Reduced representation of protein structure: implications on efficiency and scope of detection of structural similarity
Bioinformatics Institute, A*STAR, 30 Biopolis Street, #07-01 Matrix, Singapore 138671
BMC Bioinformatics 2010, 11:155 doi:10.1186/1471-2105-11-155Published: 26 March 2010
Computational comparison of two protein structures is the starting point of many methods that build on existing knowledge, such as structure modeling (including modeling of protein complexes and conformational changes), molecular replacement, or annotation by structural similarity. In a commonly used strategy, significant effort is invested in matching two sets of atoms. In a complementary approach, a global descriptor is assigned to the overall structure, thus losing track of the substructures within.
Using a small set of geometric features, we define a reduced representation of protein structure, together with an optimizing function for matching two representations, to provide a pre-filtering stage in a database search.
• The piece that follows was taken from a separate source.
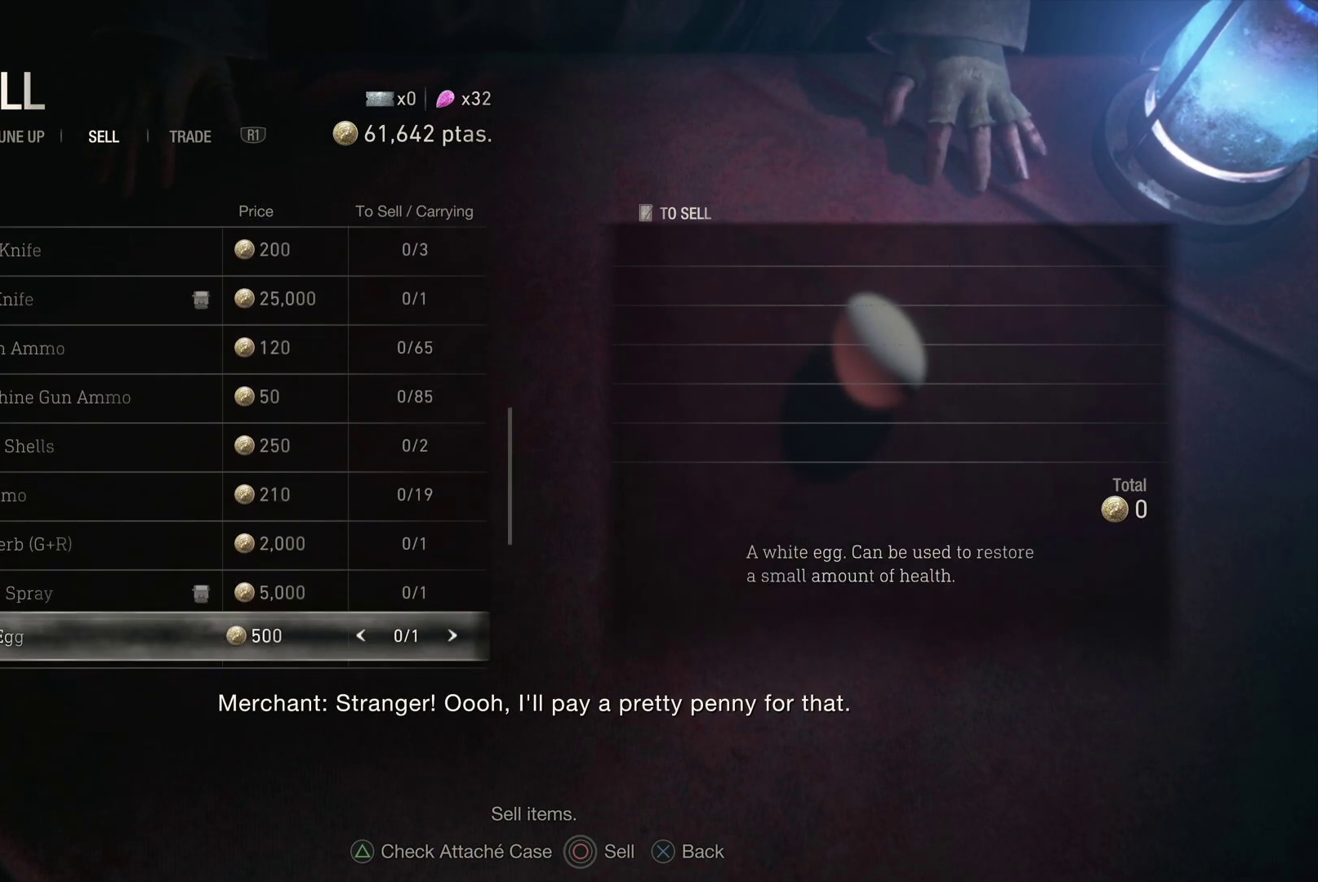
{"buttons": ["DPAD_DOWN"], "left_stick": "center", "right_stick": "center", "events": []}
We show that, in a straightforward implementation, the representation performs well in terms of resolution in the space of protein structures, and its ability to make new predictions.
Perhaps unexpectedly, a substantial discriminating power already exists at the level of main features of protein structure, such as directions of secondary structural elements, possibly constrained by their sequential order. This can be used toward efficient comparison of protein (sub)structures, allowing for various degrees of conformational flexibility within the compared pair, which in turn can be used for modeling by homology of protein structure and dynamics.